-- start Information provided --

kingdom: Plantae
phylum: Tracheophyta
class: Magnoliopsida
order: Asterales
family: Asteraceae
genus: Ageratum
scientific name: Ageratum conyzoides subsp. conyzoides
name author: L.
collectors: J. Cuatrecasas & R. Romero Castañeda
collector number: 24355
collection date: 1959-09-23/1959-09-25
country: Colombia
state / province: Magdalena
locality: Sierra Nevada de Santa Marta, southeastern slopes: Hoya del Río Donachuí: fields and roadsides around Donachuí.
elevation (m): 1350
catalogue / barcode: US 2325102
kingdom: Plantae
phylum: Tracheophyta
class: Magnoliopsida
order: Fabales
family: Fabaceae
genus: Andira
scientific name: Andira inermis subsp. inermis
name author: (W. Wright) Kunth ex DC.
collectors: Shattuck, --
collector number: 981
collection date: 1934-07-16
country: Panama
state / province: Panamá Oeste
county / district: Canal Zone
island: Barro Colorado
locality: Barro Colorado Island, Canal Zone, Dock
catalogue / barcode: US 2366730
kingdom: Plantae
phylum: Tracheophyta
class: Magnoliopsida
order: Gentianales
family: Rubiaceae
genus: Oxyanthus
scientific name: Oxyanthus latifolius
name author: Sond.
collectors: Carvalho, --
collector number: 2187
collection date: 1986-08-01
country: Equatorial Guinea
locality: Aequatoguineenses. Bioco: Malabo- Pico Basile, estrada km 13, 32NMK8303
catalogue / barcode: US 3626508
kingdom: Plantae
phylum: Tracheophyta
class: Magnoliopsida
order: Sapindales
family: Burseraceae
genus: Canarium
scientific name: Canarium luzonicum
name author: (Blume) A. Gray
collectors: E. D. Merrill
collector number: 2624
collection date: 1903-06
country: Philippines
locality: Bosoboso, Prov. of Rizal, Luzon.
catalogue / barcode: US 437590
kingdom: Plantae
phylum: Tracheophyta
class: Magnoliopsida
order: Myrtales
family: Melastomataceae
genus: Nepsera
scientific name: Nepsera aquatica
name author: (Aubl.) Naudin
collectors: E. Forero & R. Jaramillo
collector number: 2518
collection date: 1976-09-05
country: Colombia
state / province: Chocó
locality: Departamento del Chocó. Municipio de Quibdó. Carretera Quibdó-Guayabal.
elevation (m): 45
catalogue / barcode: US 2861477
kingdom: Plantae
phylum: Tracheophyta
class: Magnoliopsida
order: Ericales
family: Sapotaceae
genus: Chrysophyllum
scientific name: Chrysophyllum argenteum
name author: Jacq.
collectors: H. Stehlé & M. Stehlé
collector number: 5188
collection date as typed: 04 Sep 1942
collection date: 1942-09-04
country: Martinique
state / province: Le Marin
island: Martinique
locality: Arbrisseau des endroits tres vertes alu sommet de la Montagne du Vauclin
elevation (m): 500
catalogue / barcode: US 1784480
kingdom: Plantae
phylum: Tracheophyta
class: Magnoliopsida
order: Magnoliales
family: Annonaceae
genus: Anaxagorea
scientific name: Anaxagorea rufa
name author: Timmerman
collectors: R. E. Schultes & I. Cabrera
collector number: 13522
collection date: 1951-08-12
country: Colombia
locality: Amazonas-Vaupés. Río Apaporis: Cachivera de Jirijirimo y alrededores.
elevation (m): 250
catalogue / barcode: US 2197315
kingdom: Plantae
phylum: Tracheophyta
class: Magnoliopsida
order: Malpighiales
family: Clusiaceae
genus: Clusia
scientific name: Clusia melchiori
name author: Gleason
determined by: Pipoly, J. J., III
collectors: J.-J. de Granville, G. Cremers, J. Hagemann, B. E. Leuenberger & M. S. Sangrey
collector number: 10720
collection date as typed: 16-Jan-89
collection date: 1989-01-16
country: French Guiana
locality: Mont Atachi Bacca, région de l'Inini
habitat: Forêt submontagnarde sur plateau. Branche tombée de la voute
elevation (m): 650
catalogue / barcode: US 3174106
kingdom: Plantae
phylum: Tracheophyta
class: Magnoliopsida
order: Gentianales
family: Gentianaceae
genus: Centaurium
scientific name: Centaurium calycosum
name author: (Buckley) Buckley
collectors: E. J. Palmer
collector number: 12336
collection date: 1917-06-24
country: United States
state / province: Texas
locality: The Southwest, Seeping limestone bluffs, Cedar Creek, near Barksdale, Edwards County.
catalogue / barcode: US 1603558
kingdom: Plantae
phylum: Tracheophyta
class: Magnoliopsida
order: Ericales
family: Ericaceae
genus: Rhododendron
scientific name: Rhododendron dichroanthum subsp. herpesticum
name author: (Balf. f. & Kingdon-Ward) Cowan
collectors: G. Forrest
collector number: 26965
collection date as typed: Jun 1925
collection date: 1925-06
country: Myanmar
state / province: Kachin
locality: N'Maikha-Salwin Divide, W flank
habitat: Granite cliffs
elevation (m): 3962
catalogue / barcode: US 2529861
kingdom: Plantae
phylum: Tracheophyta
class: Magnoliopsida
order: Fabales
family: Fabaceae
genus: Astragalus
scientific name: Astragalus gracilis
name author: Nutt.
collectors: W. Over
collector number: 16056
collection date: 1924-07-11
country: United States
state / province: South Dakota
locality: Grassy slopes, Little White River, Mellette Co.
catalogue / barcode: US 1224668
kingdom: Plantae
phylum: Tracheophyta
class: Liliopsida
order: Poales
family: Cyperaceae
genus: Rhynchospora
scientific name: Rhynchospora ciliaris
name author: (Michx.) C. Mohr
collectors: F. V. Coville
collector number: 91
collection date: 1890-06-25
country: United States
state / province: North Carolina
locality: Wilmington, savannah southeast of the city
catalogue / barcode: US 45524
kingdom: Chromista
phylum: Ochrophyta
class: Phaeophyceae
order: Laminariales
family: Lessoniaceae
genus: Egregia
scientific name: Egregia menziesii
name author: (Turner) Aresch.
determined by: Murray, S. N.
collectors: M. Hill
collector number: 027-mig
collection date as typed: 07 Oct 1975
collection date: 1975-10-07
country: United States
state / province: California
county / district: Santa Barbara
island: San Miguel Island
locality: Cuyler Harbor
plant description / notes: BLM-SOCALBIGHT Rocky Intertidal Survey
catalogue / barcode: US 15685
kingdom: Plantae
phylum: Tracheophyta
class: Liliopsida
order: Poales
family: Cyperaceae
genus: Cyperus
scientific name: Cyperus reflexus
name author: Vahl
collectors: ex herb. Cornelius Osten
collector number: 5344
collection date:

-- end Information provided --

Please reproduce every one of the entries above, word for word.

kingdom: Plantae
phylum: Tracheophyta
class: Magnoliopsida
order: Asterales
family: Asteraceae
genus: Ageratum
scientific name: Ageratum conyzoides subsp. conyzoides
name author: L.
collectors: J. Cuatrecasas & R. Romero Castañeda
collector number: 24355
collection date: 1959-09-23/1959-09-25
country: Colombia
state / province: Magdalena
locality: Sierra Nevada de Santa Marta, southeastern slopes: Hoya del Río Donachuí: fields and roadsides around Donachuí.
elevation (m): 1350
catalogue / barcode: US 2325102
kingdom: Plantae
phylum: Tracheophyta
class: Magnoliopsida
order: Fabales
family: Fabaceae
genus: Andira
scientific name: Andira inermis subsp. inermis
name author: (W. Wright) Kunth ex DC.
collectors: Shattuck, --
collector number: 981
collection date: 1934-07-16
country: Panama
state / province: Panamá Oeste
county / district: Canal Zone
island: Barro Colorado
locality: Barro Colorado Island, Canal Zone, Dock
catalogue / barcode: US 2366730
kingdom: Plantae
phylum: Tracheophyta
class: Magnoliopsida
order: Gentianales
family: Rubiaceae
genus: Oxyanthus
scientific name: Oxyanthus latifolius
name author: Sond.
collectors: Carvalho, --
collector number: 2187
collection date: 1986-08-01
country: Equatorial Guinea
locality: Aequatoguineenses. Bioco: Malabo- Pico Basile, estrada km 13, 32NMK8303
catalogue / barcode: US 3626508
kingdom: Plantae
phylum: Tracheophyta
class: Magnoliopsida
order: Sapindales
family: Burseraceae
genus: Canarium
scientific name: Canarium luzonicum
name author: (Blume) A. Gray
collectors: E. D. Merrill
collector number: 2624
collection date: 1903-06
country: Philippines
locality: Bosoboso, Prov. of Rizal, Luzon.
catalogue / barcode: US 437590
kingdom: Plantae
phylum: Tracheophyta
class: Magnoliopsida
order: Myrtales
family: Melastomataceae
genus: Nepsera
scientific name: Nepsera aquatica
name author: (Aubl.) Naudin
collectors: E. Forero & R. Jaramillo
collector number: 2518
collection date: 1976-09-05
country: Colombia
state / province: Chocó
locality: Departamento del Chocó. Municipio de Quibdó. Carretera Quibdó-Guayabal.
elevation (m): 45
catalogue / barcode: US 2861477
kingdom: Plantae
phylum: Tracheophyta
class: Magnoliopsida
order: Ericales
family: Sapotaceae
genus: Chrysophyllum
scientific name: Chrysophyllum argenteum
name author: Jacq.
collectors: H. Stehlé & M. Stehlé
collector number: 5188
collection date as typed: 04 Sep 1942
collection date: 1942-09-04
country: Martinique
state / province: Le Marin
island: Martinique
locality: Arbrisseau des endroits tres vertes alu sommet de la Montagne du Vauclin
elevation (m): 500
catalogue / barcode: US 1784480
kingdom: Plantae
phylum: Tracheophyta
class: Magnoliopsida
order: Magnoliales
family: Annonaceae
genus: Anaxagorea
scientific name: Anaxagorea rufa
name author: Timmerman
collectors: R. E. Schultes & I. Cabrera
collector number: 13522
collection date: 1951-08-12
country: Colombia
locality: Amazonas-Vaupés. Río Apaporis: Cachivera de Jirijirimo y alrededores.
elevation (m): 250
catalogue / barcode: US 2197315
kingdom: Plantae
phylum: Tracheophyta
class: Magnoliopsida
order: Malpighiales
family: Clusiaceae
genus: Clusia
scientific name: Clusia melchiori
name author: Gleason
determined by: Pipoly, J. J., III
collectors: J.-J. de Granville, G. Cremers, J. Hagemann, B. E. Leuenberger & M. S. Sangrey
collector number: 10720
collection date as typed: 16-Jan-89
collection date: 1989-01-16
country: French Guiana
locality: Mont Atachi Bacca, région de l'Inini
habitat: Forêt submontagnarde sur plateau. Branche tombée de la voute
elevation (m): 650
catalogue / barcode: US 3174106
kingdom: Plantae
phylum: Tracheophyta
class: Magnoliopsida
order: Gentianales
family: Gentianaceae
genus: Centaurium
scientific name: Centaurium calycosum
name author: (Buckley) Buckley
collectors: E. J. Palmer
collector number: 12336
collection date: 1917-06-24
country: United States
state / province: Texas
locality: The Southwest, Seeping limestone bluffs, Cedar Creek, near Barksdale, Edwards County.
catalogue / barcode: US 1603558
kingdom: Plantae
phylum: Tracheophyta
class: Magnoliopsida
order: Ericales
family: Ericaceae
genus: Rhododendron
scientific name: Rhododendron dichroanthum subsp. herpesticum
name author: (Balf. f. & Kingdon-Ward) Cowan
collectors: G. Forrest
collector number: 26965
collection date as typed: Jun 1925
collection date: 1925-06
country: Myanmar
state / province: Kachin
locality: N'Maikha-Salwin Divide, W flank
habitat: Granite cliffs
elevation (m): 3962
catalogue / barcode: US 2529861
kingdom: Plantae
phylum: Tracheophyta
class: Magnoliopsida
order: Fabales
family: Fabaceae
genus: Astragalus
scientific name: Astragalus gracilis
name author: Nutt.
collectors: W. Over
collector number: 16056
collection date: 1924-07-11
country: United States
state / province: South Dakota
locality: Grassy slopes, Little White River, Mellette Co.
catalogue / barcode: US 1224668
kingdom: Plantae
phylum: Tracheophyta
class: Liliopsida
order: Poales
family: Cyperaceae
genus: Rhynchospora
scientific name: Rhynchospora ciliaris
name author: (Michx.) C. Mohr
collectors: F. V. Coville
collector number: 91
collection date: 1890-06-25
country: United States
state / province: North Carolina
locality: Wilmington, savannah southeast of the city
catalogue / barcode: US 45524
kingdom: Chromista
phylum: Ochrophyta
class: Phaeophyceae
order: Laminariales
family: Lessoniaceae
genus: Egregia
scientific name: Egregia menziesii
name author: (Turner) Aresch.
determined by: Murray, S. N.
collectors: M. Hill
collector number: 027-mig
collection date as typed: 07 Oct 1975
collection date: 1975-10-07
country: United States
state / province: California
county / district: Santa Barbara
island: San Miguel Island
locality: Cuyler Harbor
plant description / notes: BLM-SOCALBIGHT Rocky Intertidal Survey
catalogue / barcode: US 15685
kingdom: Plantae
phylum: Tracheophyta
class: Liliopsida
order: Poales
family: Cyperaceae
genus: Cyperus
scientific name: Cyperus reflexus
name author: Vahl
collectors: ex herb. Cornelius Osten
collector number: 5344
collection date:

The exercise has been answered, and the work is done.